見方によっては、CCライセンスとは滅茶苦茶に乱暴な「割り切り方」です。CCライセンスでは、前回にご説明した「『かっこいい男性』『可愛い女性』にだけ許諾する」というライセンスを実現することは、絶対に不可能でしょう。しかし、CCライセンスの狙いが、まさに「そこ」にあると考えるとわかりやすいです。

・現状の著作権法で解釈できる「許諾」と「不許諾」の2つの状態だけでは、あまりに不便すぎる。
・といって、すべての人間が創作者になれるチャンスのあるインターネットの時代において、ライセンスの文章なんてものを、すべての創作者がつくれるわけがない。

 ならば、

「許諾」と「不許諾」の間に、「6つ」くらいの固定のライセンスがあって、それが「ハンコ」のように扱えるのであれば、なんとか皆で使っていけるんじゃない?

ということです。

 まあ、これまで、皆さんも私も、これまで、意味もわからずに、なんかカッコつけて、

Copyright (C) 2013 Tomoichi Ebata All Rights Reserved

などと書いてきましたよね。その代わりに、

 CC ■■-▲▲-●●

を使う、というくらいのノリで使い始めてみたらよいかと思います。

●CCライセンスの面白い仕組み

 CCライセンスは、単なる6種類の「ハンコ」のように見えますが、その裏にはちゃんとしたいわゆる普通の人には「読み難い」「訳がわからない」、けれども「各国の法律で解釈され」「各国の法律用語で記載された」文章のライセンスが控えていますので、ライセンスの解釈をめぐってトラブルになることは少ないと思います。

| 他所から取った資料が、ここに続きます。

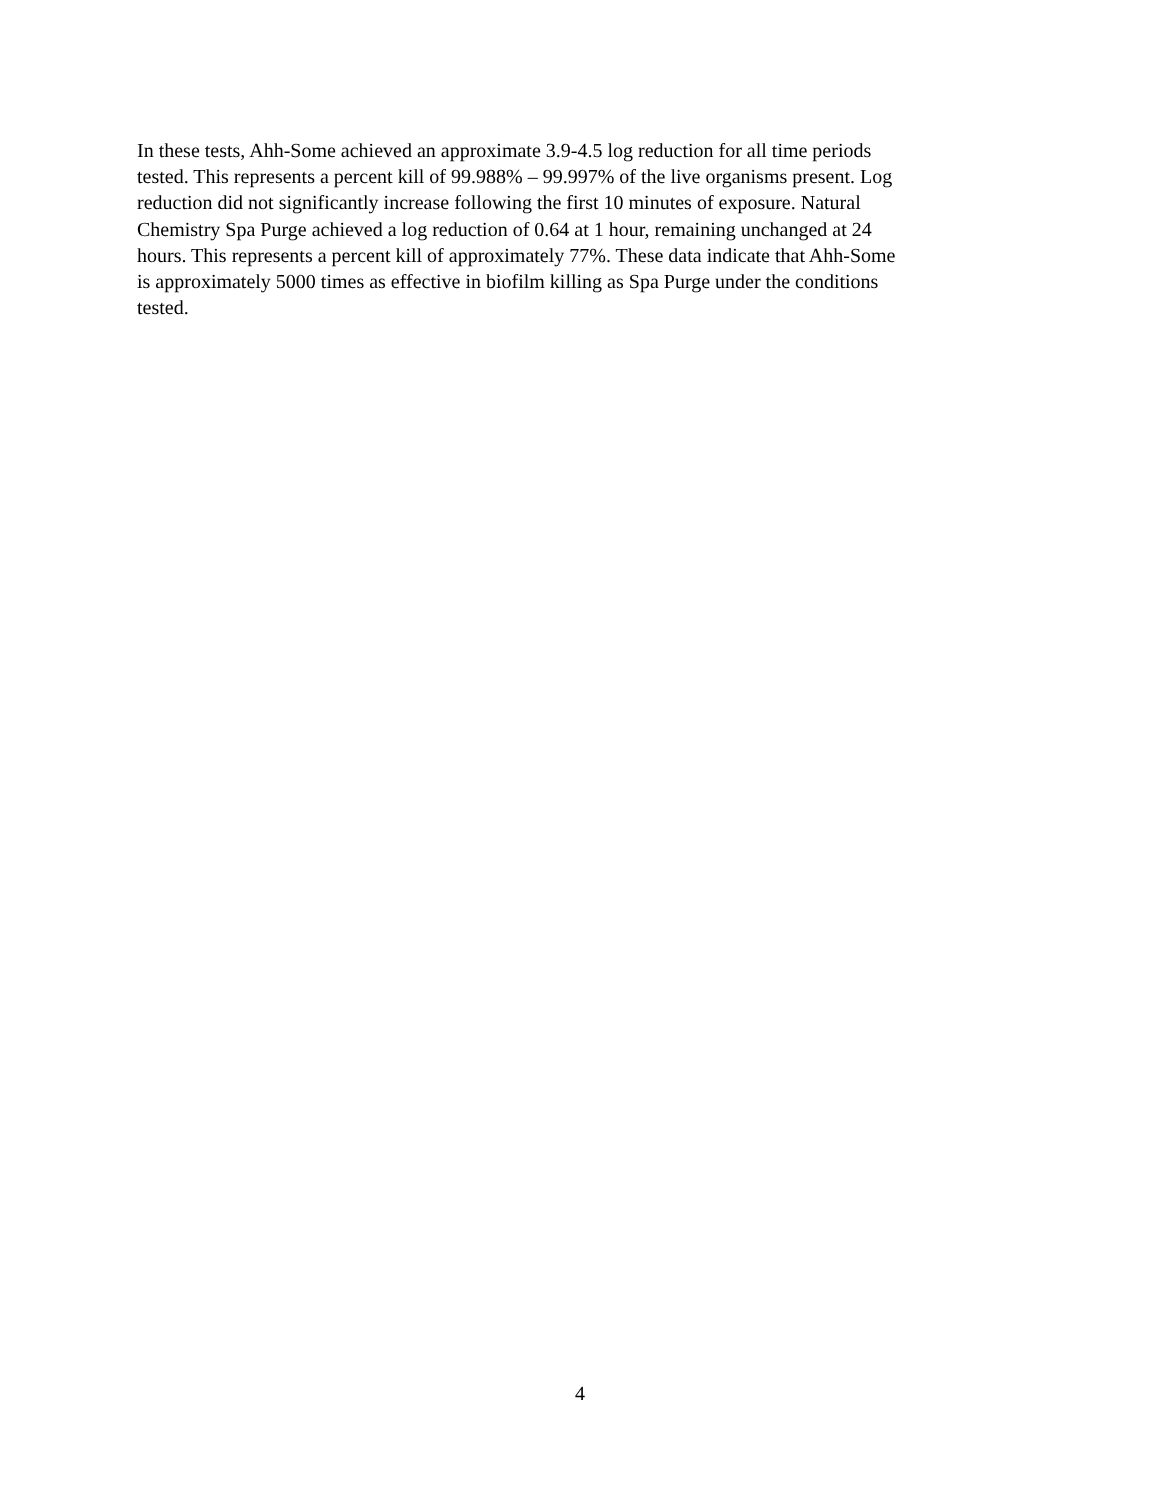In these tests, Ahh-Some achieved an approximate 3.9-4.5 log reduction for all time periods tested. This represents a percent kill of 99.988% – 99.997% of the live organisms present. Log reduction did not significantly increase following the first 10 minutes of exposure. Natural Chemistry Spa Purge achieved a log reduction of 0.64 at 1 hour, remaining unchanged at 24 hours. This represents a percent kill of approximately 77%. These data indicate that Ahh-Some is approximately 5000 times as effective in biofilm killing as Spa Purge under the conditions tested.
4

 また上記のCCライセンスの「ハンコ」は、簡単につくれます。CCライセンスのHP
(http://creativecommons.org/choose/)に行って、自分のホームページ等の条件を打ち込むだけで、あなただけのクリエイティブコモンズ「ハンコ」を表示するためのメタデータ(htmlで記載されたデータ)をつくってくれます。作成時間は30秒くらいです。これをあなたのホームページの“index.html”のファイルなどにコピペすれば完了です。笑っちゃうくらい簡単にできてしまいますので、ぜひ試してみてください。

 この「メタデータ」の情報は、どこか(多分、クリエイティブコモンズジャパンの)サーバに格納されますので、他のユーザーにあなたの作品が正しく検索してもらえることにもなります。

●CCライセンスでは、「初音ミク」の創作は守れない?

 先日、漫画家の赤松健先生【註1】へインタビューに参上した私に、赤松先生はおっしゃられました。

赤松先生:「CCライセンスでは、二次創作同人誌も初音ミクの創作も守れませんよ」

 CCライセンスが真っ先に救済する対象は、二次創作の同人誌創作者や、初音ミクなどのボカロ関係の創作者だろうと考えていたので、私は、絶句してしまいました。